Unrelated photo of the Bank of Chile workers striking:
I held off on posting another entry for about a week waiting until I had something interesting to write about- then three days in a row, boom! Blog topics galore!
Part 1: Prueba
Monday I had my first Chilean test- I hope I effectively compared and contrasted the Atacama and Patagonia regions, described the rise and fall of salitre mining in the north and sheep herding in the south, and enumerated the failures of the Bourbon reformation in the Aisen region. Can you?
Part 2: Performance night
Monday afternoon I returned home to find the power was out- my host dad forgot to pay the bill! Anticipating an internet-less evening, I took out my host sister Cami’s guitar, strummed one cord and snap went the D string. I asked Cami when the last time she had restrung it and if she knew how for her particular guitar. Answers: never, no idea. I spent the next two hours restringing all the strings(yes two hours, it was my second time) with the last twenty minutes spent sitting on the curb under the street light.

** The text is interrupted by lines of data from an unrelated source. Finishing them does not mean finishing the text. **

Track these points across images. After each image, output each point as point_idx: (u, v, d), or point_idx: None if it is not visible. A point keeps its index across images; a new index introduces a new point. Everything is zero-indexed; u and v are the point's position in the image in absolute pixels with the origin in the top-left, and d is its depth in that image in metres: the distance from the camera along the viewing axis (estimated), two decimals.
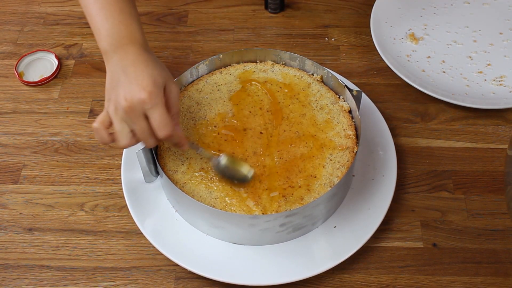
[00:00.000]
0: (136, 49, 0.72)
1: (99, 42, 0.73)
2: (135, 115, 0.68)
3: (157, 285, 0.78)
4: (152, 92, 0.67)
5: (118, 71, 0.70)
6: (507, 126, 0.94)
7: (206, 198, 0.75)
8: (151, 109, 0.68)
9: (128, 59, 0.70)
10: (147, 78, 0.68)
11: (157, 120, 0.69)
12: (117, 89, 0.69)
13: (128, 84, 0.68)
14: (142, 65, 0.70)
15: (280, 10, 1.11)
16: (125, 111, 0.68)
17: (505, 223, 0.83)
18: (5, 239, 0.82)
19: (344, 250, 0.77)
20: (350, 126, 0.82)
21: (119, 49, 0.71)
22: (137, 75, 0.69)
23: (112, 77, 0.70)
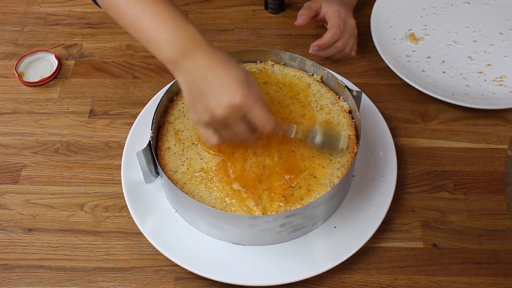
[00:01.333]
0: (204, 51, 0.69)
1: (161, 54, 0.70)
2: (234, 121, 0.68)
3: (157, 285, 0.78)
4: (244, 95, 0.66)
5: (196, 80, 0.68)
6: (507, 126, 0.94)
7: (206, 199, 0.75)
8: (249, 110, 0.67)
9: (201, 64, 0.68)
10: (233, 80, 0.67)
11: (260, 118, 0.68)
12: (204, 100, 0.67)
13: (215, 93, 0.67)
14: (219, 67, 0.68)
15: (280, 10, 1.11)
16: (224, 120, 0.67)
17: (505, 223, 0.83)
18: (5, 239, 0.82)
19: (344, 250, 0.77)
20: (350, 126, 0.82)
21: (187, 56, 0.68)
22: (220, 80, 0.67)
23: (191, 87, 0.69)
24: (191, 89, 0.69)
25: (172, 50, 0.69)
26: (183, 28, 0.70)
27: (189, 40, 0.69)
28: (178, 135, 0.81)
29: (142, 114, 0.91)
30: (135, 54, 1.04)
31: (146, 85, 1.00)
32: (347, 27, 0.94)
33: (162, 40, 0.69)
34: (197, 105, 0.69)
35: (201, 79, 0.67)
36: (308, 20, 0.95)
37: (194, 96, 0.69)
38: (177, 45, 0.69)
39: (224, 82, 0.67)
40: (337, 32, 0.92)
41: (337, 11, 0.93)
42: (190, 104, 0.70)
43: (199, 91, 0.68)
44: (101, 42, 1.07)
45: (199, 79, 0.68)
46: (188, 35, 0.69)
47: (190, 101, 0.70)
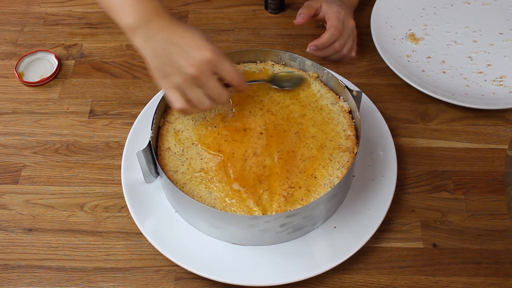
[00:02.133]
0: (166, 18, 0.72)
1: (122, 19, 0.73)
2: (206, 76, 0.70)
3: (157, 286, 0.78)
4: (214, 49, 0.70)
5: (163, 44, 0.70)
6: (507, 126, 0.94)
7: (206, 199, 0.75)
8: (219, 64, 0.70)
9: (166, 29, 0.71)
10: (201, 39, 0.70)
11: (229, 70, 0.72)
12: (174, 61, 0.70)
13: (185, 52, 0.69)
14: (185, 31, 0.71)
15: (280, 10, 1.11)
16: (195, 77, 0.69)
17: (505, 223, 0.83)
18: (5, 239, 0.82)
19: (344, 250, 0.77)
20: (350, 127, 0.82)
21: (151, 23, 0.71)
22: (188, 40, 0.70)
23: (157, 52, 0.71)
24: (157, 53, 0.71)
25: (135, 16, 0.72)
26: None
27: (152, 8, 0.72)
28: (178, 135, 0.81)
29: (142, 114, 0.91)
30: (135, 54, 1.04)
31: (146, 85, 1.00)
32: (346, 28, 0.94)
33: (127, 6, 0.72)
34: (166, 68, 0.71)
35: (168, 42, 0.70)
36: (307, 19, 0.95)
37: (161, 60, 0.71)
38: (141, 12, 0.72)
39: (192, 41, 0.70)
40: (335, 33, 0.92)
41: (337, 12, 0.93)
42: (157, 69, 0.72)
43: (166, 54, 0.70)
44: (101, 42, 1.07)
45: (166, 42, 0.70)
46: (151, 4, 0.72)
47: (157, 66, 0.72)
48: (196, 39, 0.70)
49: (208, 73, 0.71)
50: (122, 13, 0.73)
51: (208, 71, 0.70)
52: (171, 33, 0.71)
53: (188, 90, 0.72)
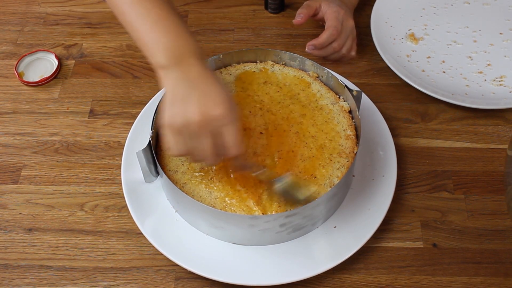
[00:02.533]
0: (198, 64, 0.69)
1: (154, 57, 0.70)
2: (206, 131, 0.66)
3: (157, 285, 0.78)
4: (229, 108, 0.66)
5: (185, 86, 0.67)
6: (507, 126, 0.94)
7: (206, 198, 0.75)
8: (227, 125, 0.66)
9: (193, 74, 0.68)
10: (222, 94, 0.67)
11: (232, 137, 0.67)
12: (187, 104, 0.66)
13: (202, 99, 0.66)
14: (211, 81, 0.68)
15: (280, 10, 1.11)
16: (199, 126, 0.66)
17: (505, 223, 0.83)
18: (5, 239, 0.82)
19: (344, 250, 0.77)
20: (350, 126, 0.82)
21: (182, 64, 0.68)
22: (210, 90, 0.67)
23: (175, 92, 0.68)
24: (174, 92, 0.68)
25: (168, 55, 0.69)
26: (184, 38, 0.70)
27: (188, 50, 0.69)
28: None
29: (142, 114, 0.91)
30: (135, 54, 1.04)
31: (146, 85, 1.00)
32: (345, 28, 0.94)
33: (162, 44, 0.69)
34: (174, 108, 0.67)
35: (190, 86, 0.67)
36: (306, 19, 0.95)
37: (175, 99, 0.68)
38: (174, 52, 0.69)
39: (213, 93, 0.67)
40: (334, 33, 0.92)
41: (336, 12, 0.93)
42: (168, 105, 0.68)
43: (182, 96, 0.67)
44: (101, 42, 1.07)
45: (188, 85, 0.67)
46: (187, 45, 0.69)
47: (169, 102, 0.68)
48: (218, 92, 0.67)
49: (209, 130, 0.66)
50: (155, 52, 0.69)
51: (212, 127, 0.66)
52: (198, 77, 0.68)
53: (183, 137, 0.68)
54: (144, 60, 1.03)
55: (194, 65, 0.69)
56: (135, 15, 0.71)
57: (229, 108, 0.67)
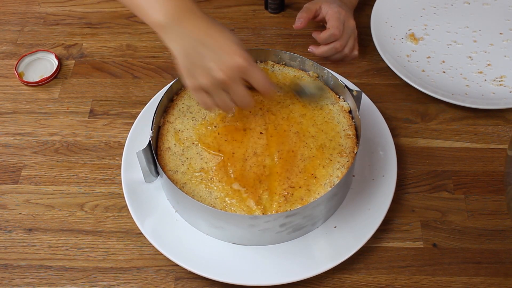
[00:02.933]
0: (199, 16, 0.70)
1: (151, 16, 0.70)
2: (234, 82, 0.69)
3: (157, 285, 0.78)
4: (245, 56, 0.69)
5: (195, 44, 0.69)
6: (507, 126, 0.94)
7: (206, 198, 0.75)
8: (250, 71, 0.69)
9: (199, 29, 0.69)
10: (233, 44, 0.69)
11: (259, 77, 0.71)
12: (204, 63, 0.68)
13: (216, 55, 0.68)
14: (219, 33, 0.69)
15: (280, 10, 1.11)
16: (223, 82, 0.69)
17: (505, 223, 0.83)
18: (5, 239, 0.82)
19: (344, 250, 0.77)
20: (350, 126, 0.82)
21: (183, 21, 0.69)
22: (221, 44, 0.68)
23: (188, 52, 0.69)
24: (187, 54, 0.69)
25: (165, 13, 0.69)
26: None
27: (184, 5, 0.70)
28: (178, 135, 0.81)
29: (142, 114, 0.91)
30: (135, 54, 1.04)
31: (146, 85, 1.00)
32: (347, 28, 0.94)
33: (157, 3, 0.69)
34: (196, 69, 0.69)
35: (200, 43, 0.68)
36: (306, 22, 0.95)
37: (192, 61, 0.69)
38: (171, 8, 0.69)
39: (224, 45, 0.68)
40: (336, 33, 0.92)
41: (337, 12, 0.93)
42: (186, 69, 0.70)
43: (198, 56, 0.69)
44: (101, 42, 1.07)
45: (198, 43, 0.68)
46: (185, 2, 0.70)
47: (186, 65, 0.70)
48: (229, 43, 0.69)
49: (237, 79, 0.69)
50: (151, 9, 0.70)
51: (237, 77, 0.69)
52: (204, 33, 0.69)
53: (214, 93, 0.71)
54: (144, 60, 1.03)
55: (196, 19, 0.70)
56: None
57: (246, 55, 0.69)
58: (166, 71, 1.01)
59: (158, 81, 1.00)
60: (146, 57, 1.04)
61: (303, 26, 0.94)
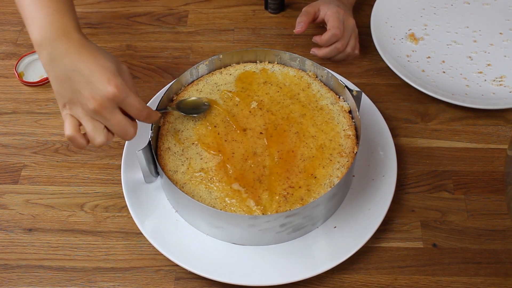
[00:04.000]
0: (75, 40, 0.67)
1: (31, 33, 0.68)
2: (109, 111, 0.66)
3: (157, 285, 0.78)
4: (118, 84, 0.65)
5: (66, 70, 0.66)
6: (507, 126, 0.94)
7: (206, 199, 0.75)
8: (124, 100, 0.66)
9: (71, 53, 0.66)
10: (105, 71, 0.66)
11: (134, 107, 0.68)
12: (77, 91, 0.66)
13: (88, 83, 0.65)
14: (91, 58, 0.66)
15: (280, 10, 1.11)
16: (96, 111, 0.66)
17: (505, 223, 0.83)
18: (5, 239, 0.82)
19: (344, 250, 0.77)
20: (350, 126, 0.82)
21: (56, 43, 0.67)
22: (92, 70, 0.65)
23: (59, 76, 0.67)
24: (59, 78, 0.67)
25: (43, 32, 0.67)
26: (61, 13, 0.69)
27: (62, 26, 0.68)
28: (178, 135, 0.81)
29: None
30: (135, 54, 1.04)
31: (145, 85, 1.00)
32: (347, 27, 0.94)
33: (37, 20, 0.68)
34: (67, 95, 0.67)
35: (71, 69, 0.66)
36: (306, 26, 0.94)
37: (63, 86, 0.67)
38: (49, 28, 0.68)
39: (96, 72, 0.65)
40: (337, 34, 0.92)
41: (336, 12, 0.93)
42: (59, 94, 0.68)
43: (69, 81, 0.66)
44: (101, 42, 1.06)
45: (69, 68, 0.66)
46: (63, 22, 0.68)
47: (58, 91, 0.68)
48: (102, 70, 0.65)
49: (111, 109, 0.66)
50: (31, 26, 0.68)
51: (111, 107, 0.66)
52: (77, 58, 0.66)
53: (85, 122, 0.68)
54: (144, 60, 1.03)
55: (70, 43, 0.67)
56: None
57: (120, 82, 0.66)
58: (166, 71, 1.01)
59: (158, 81, 1.00)
60: (146, 57, 1.04)
61: (304, 30, 0.94)
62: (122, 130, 0.68)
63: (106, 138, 0.69)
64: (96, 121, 0.68)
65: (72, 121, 0.68)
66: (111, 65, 0.67)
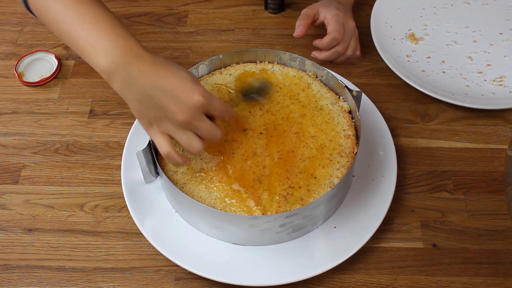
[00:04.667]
0: (146, 59, 0.67)
1: (98, 63, 0.67)
2: (198, 120, 0.67)
3: (157, 286, 0.78)
4: (201, 91, 0.66)
5: (146, 90, 0.66)
6: (507, 126, 0.94)
7: (206, 199, 0.75)
8: (210, 105, 0.67)
9: (147, 72, 0.66)
10: (188, 81, 0.66)
11: (219, 109, 0.69)
12: (162, 107, 0.65)
13: (174, 97, 0.65)
14: (169, 72, 0.66)
15: (280, 10, 1.11)
16: (187, 123, 0.66)
17: (505, 224, 0.83)
18: (5, 239, 0.83)
19: (344, 250, 0.77)
20: (350, 127, 0.82)
21: (129, 67, 0.66)
22: (175, 84, 0.65)
23: (140, 98, 0.66)
24: (140, 99, 0.67)
25: (111, 59, 0.66)
26: (123, 37, 0.68)
27: (130, 49, 0.67)
28: None
29: None
30: None
31: None
32: (347, 29, 0.94)
33: (101, 48, 0.67)
34: (152, 113, 0.67)
35: (152, 87, 0.65)
36: (306, 29, 0.94)
37: (146, 106, 0.67)
38: (117, 54, 0.66)
39: (179, 84, 0.65)
40: (337, 37, 0.92)
41: (336, 15, 0.93)
42: (142, 115, 0.68)
43: (151, 100, 0.66)
44: None
45: (149, 87, 0.65)
46: (128, 44, 0.67)
47: (141, 112, 0.68)
48: (183, 81, 0.66)
49: (200, 116, 0.67)
50: (96, 56, 0.67)
51: (199, 115, 0.67)
52: (154, 76, 0.66)
53: (178, 134, 0.68)
54: None
55: (142, 62, 0.66)
56: (70, 22, 0.68)
57: (201, 90, 0.66)
58: None
59: None
60: None
61: (303, 33, 0.94)
62: (212, 134, 0.69)
63: (202, 144, 0.69)
64: (188, 131, 0.68)
65: (164, 138, 0.69)
66: (187, 74, 0.67)
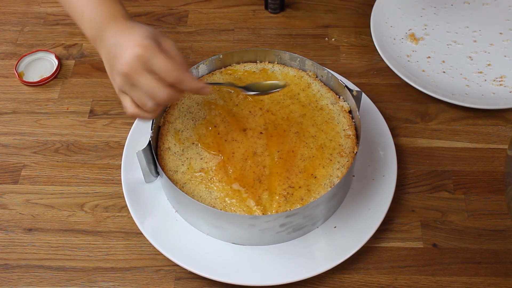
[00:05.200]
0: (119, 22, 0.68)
1: (85, 30, 0.71)
2: (138, 74, 0.64)
3: (157, 285, 0.78)
4: (145, 45, 0.64)
5: (109, 47, 0.67)
6: (507, 126, 0.94)
7: (206, 198, 0.75)
8: (151, 60, 0.64)
9: (115, 33, 0.67)
10: (136, 35, 0.65)
11: (162, 66, 0.64)
12: (114, 62, 0.66)
13: (120, 51, 0.65)
14: (130, 31, 0.66)
15: (280, 10, 1.11)
16: (128, 76, 0.64)
17: (505, 223, 0.83)
18: (5, 239, 0.82)
19: (344, 250, 0.77)
20: (350, 126, 0.82)
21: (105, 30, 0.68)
22: (127, 39, 0.65)
23: (107, 57, 0.68)
24: (107, 59, 0.68)
25: (94, 26, 0.69)
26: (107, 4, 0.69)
27: (109, 14, 0.69)
28: (178, 135, 0.82)
29: None
30: None
31: None
32: None
33: (86, 16, 0.69)
34: (112, 72, 0.67)
35: (112, 45, 0.66)
36: None
37: (109, 64, 0.67)
38: (98, 20, 0.69)
39: (128, 39, 0.65)
40: None
41: None
42: (109, 75, 0.69)
43: (110, 57, 0.67)
44: None
45: (111, 46, 0.66)
46: (108, 9, 0.69)
47: (108, 71, 0.69)
48: (134, 37, 0.65)
49: (140, 71, 0.64)
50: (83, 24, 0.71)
51: (139, 68, 0.64)
52: (119, 36, 0.66)
53: (128, 91, 0.66)
54: None
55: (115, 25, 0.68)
56: None
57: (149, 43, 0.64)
58: None
59: None
60: None
61: None
62: (152, 91, 0.65)
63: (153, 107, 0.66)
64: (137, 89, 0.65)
65: (126, 98, 0.68)
66: (144, 31, 0.66)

The lack of electricity led to one of the best nights I’ve had with my host family. Instead of going to bed early, we decided it was performance night. Cami and I swapped the keyboard and guitar back and forth while the 9 and 10 year olds just made silly noises from the couch. She loves Justin Beiber and Avril Lavigne while the 10 year old cannot get enough of Linkin Park and Greenday. Regardless of my opinion concerning their musical preferences, all of their songs are really easy to follow on guitar and piano (Greenday uses the same 4 chords in all of their songs. All of them.). Thirty minutes into the terribly off-key singing and minimal bleeding from the ears, the phone beeped, announcing the return of electricity- sending the boys to the tv, Cami to her room to belt out Hannah Montana, mom to her room for her telenovela and me to mine to catch the end of monday night football.

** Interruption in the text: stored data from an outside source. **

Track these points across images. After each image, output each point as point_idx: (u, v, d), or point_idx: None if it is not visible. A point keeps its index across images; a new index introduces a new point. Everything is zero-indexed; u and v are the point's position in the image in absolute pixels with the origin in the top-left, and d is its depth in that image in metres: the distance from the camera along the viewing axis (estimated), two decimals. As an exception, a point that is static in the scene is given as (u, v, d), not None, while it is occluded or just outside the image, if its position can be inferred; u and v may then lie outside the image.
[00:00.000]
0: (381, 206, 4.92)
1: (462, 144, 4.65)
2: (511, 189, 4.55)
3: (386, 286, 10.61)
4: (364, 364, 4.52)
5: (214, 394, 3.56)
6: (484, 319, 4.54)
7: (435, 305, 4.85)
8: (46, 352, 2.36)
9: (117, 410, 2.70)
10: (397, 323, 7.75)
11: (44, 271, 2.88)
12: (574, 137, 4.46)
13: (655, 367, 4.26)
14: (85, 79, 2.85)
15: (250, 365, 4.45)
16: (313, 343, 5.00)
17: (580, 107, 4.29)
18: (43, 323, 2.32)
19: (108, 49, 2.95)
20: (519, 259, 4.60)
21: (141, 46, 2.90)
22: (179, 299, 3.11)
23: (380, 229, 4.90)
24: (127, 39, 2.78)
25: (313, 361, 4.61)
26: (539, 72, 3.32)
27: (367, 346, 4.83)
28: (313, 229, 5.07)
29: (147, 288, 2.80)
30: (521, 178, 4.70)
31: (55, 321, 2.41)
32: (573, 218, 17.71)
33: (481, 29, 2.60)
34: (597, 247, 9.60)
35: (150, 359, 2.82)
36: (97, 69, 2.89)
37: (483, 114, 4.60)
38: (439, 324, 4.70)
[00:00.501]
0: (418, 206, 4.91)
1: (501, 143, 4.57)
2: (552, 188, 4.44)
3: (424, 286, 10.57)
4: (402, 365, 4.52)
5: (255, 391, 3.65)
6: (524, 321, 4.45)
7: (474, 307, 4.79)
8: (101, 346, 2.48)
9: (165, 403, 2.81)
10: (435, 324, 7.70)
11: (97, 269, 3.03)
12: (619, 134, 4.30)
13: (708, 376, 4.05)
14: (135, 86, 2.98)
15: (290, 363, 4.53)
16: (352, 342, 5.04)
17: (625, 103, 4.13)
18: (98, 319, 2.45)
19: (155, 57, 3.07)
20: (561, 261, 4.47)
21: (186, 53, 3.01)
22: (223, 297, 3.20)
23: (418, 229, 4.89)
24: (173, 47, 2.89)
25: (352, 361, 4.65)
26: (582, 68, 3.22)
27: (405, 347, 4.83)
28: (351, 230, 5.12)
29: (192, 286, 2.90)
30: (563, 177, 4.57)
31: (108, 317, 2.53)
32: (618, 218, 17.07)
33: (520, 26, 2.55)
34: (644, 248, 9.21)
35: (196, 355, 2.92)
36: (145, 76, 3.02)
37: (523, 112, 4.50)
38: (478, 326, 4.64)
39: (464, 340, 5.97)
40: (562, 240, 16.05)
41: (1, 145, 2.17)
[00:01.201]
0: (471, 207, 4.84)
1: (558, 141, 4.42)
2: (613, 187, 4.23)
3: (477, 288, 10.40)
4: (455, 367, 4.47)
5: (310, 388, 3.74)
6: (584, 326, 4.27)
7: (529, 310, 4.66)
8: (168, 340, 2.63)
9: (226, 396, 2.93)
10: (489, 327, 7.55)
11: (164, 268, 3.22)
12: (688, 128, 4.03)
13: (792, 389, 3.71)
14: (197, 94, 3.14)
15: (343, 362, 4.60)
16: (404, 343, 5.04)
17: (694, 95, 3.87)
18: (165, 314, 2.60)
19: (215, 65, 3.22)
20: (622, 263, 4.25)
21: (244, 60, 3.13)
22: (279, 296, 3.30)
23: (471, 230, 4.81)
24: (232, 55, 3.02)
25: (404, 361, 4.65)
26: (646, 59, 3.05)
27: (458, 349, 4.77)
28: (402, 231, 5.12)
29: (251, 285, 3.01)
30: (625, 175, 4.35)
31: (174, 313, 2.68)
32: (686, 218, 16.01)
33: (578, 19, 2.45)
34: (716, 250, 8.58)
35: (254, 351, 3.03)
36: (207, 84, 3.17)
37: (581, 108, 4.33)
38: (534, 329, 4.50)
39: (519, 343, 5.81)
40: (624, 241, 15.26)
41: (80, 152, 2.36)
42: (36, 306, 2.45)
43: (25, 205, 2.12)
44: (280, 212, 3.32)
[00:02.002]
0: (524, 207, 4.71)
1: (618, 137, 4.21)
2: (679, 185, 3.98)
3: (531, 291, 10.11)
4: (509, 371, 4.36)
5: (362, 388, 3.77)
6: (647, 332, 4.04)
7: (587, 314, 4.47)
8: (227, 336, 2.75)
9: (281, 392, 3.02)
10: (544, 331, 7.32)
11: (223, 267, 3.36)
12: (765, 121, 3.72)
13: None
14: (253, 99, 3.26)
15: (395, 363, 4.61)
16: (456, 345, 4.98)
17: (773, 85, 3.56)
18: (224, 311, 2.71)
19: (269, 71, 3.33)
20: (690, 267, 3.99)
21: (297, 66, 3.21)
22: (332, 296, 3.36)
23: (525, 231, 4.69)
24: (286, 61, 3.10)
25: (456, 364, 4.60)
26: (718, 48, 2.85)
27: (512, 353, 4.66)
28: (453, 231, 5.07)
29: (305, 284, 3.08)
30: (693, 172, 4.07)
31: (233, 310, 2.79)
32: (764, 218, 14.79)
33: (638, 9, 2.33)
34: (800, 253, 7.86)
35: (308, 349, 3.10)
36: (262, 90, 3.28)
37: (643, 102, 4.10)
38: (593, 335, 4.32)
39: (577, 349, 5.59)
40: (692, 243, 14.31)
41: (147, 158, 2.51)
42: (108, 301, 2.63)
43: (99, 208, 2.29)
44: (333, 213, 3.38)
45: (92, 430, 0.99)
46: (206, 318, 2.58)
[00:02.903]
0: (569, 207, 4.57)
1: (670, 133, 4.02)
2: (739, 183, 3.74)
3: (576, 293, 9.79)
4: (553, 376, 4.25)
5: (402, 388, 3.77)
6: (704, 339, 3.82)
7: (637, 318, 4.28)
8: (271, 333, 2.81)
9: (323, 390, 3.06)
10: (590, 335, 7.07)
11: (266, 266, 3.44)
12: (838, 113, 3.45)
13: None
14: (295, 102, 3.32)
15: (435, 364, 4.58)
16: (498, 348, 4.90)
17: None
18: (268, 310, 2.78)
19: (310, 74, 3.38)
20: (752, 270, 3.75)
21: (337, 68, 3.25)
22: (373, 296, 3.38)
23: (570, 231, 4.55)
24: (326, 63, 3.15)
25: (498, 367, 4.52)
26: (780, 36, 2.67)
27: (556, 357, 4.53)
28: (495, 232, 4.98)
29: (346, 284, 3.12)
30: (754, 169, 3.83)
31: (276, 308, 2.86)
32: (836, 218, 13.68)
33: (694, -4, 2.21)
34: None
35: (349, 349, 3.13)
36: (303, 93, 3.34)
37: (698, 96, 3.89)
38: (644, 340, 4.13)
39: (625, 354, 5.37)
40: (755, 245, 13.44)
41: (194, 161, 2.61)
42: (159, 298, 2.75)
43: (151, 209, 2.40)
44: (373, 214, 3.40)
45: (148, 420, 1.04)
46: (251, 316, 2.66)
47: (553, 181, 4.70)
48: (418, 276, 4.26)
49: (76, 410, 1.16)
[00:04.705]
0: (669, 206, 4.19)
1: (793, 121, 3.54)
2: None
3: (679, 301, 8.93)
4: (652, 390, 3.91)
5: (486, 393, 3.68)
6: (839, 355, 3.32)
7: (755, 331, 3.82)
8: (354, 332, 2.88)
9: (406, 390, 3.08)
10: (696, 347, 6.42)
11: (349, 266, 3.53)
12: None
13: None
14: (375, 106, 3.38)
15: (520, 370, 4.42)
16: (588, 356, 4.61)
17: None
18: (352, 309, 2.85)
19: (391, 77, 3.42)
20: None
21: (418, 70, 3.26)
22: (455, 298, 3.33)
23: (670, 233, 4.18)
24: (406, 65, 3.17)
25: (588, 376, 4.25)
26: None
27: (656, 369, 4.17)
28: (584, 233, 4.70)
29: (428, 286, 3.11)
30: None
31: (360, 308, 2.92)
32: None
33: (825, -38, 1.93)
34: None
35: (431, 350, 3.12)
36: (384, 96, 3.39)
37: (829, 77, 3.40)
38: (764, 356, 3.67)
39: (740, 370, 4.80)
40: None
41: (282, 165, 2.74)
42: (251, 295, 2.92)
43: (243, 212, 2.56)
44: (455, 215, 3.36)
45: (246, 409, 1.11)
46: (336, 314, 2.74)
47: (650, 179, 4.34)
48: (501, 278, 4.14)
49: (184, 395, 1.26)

Before I get into part 3, here is a photo from the day hike I took on Saturday with Samantha and new guy Seth:

Seth and I on the mountain- with the lovely smog of Santiago behind us. We like to pretend it is mist
The aforementioned third installment: The prospective pickpocket
On my bus ride home on Tuesday a young guy sits next to me on a relatively empty bus (plenty of free seats other places). After about three minutes he asked me if the bus was going to the mall- it was and I told him as much. He asked me if I was Chilean, to which I responded, does it look like it? I’m wearing shorts? (It was 78 degrees outside and all the Chileans were still in pants and sweaters). The rest of our conversation went a little like this:
Exchange pleasantries- where are you from, what are you doing here, how old are you sort of things…. He claimed he was 25- he didn’t look a day over 19- and that he robbed people for a living. He then points to his belt buckle-area and grabs what looks like a rectangular cell phone-shaped object and tells me it’s his gun. At this point I’m thinking, ok, this could be an interesting bus ride.
He takes out a wallet he “just stole,” that just happened to have his ID in it already. He asks to see my wallet, so I take mine out, show him how empty and cruddy it is. He looks at it for a second and agrees.
Aside: Chileans are hard to understand. Chilean young people are tremendously hard to understand, even for someone as well versed in lazy spanish as me. There are moments during this conversation where I don’t really catch what he is trying to say.
We continue to shoot the breeze back and forth about life and he scoots closer to me on the two-person seat, sees my camera in my pocket and asks to see it. I say no, he asks why- well, there it is mine and there is nothing to take a photo of. He then says he is leaving with my camera- pointing to his crotch again, now covered by his jacket. He slips his hand under his jacket and motions to me to give him the camera. I ask him if he is going to shoot me on the bus in front of 15 people, and reach my hand under his coat and touch his gun-less hand.
He gets off at the next stop.
Paul- 1, Wannabe Chilean robber- 0
Also there was an 5.5 earthquake on Tuesday night/Wednesday morning- when I woke up on Wednesday morning I thought I had dreamt it- felt like mild turbulence. My first earthquake experience- Take that east coast!
Thats all for now- tomorrow I am going to the Red Hot Chili Peppers concert then up to Valparaiso for three days to celebrate Fiestas Patrias- Chilean Independence weekend!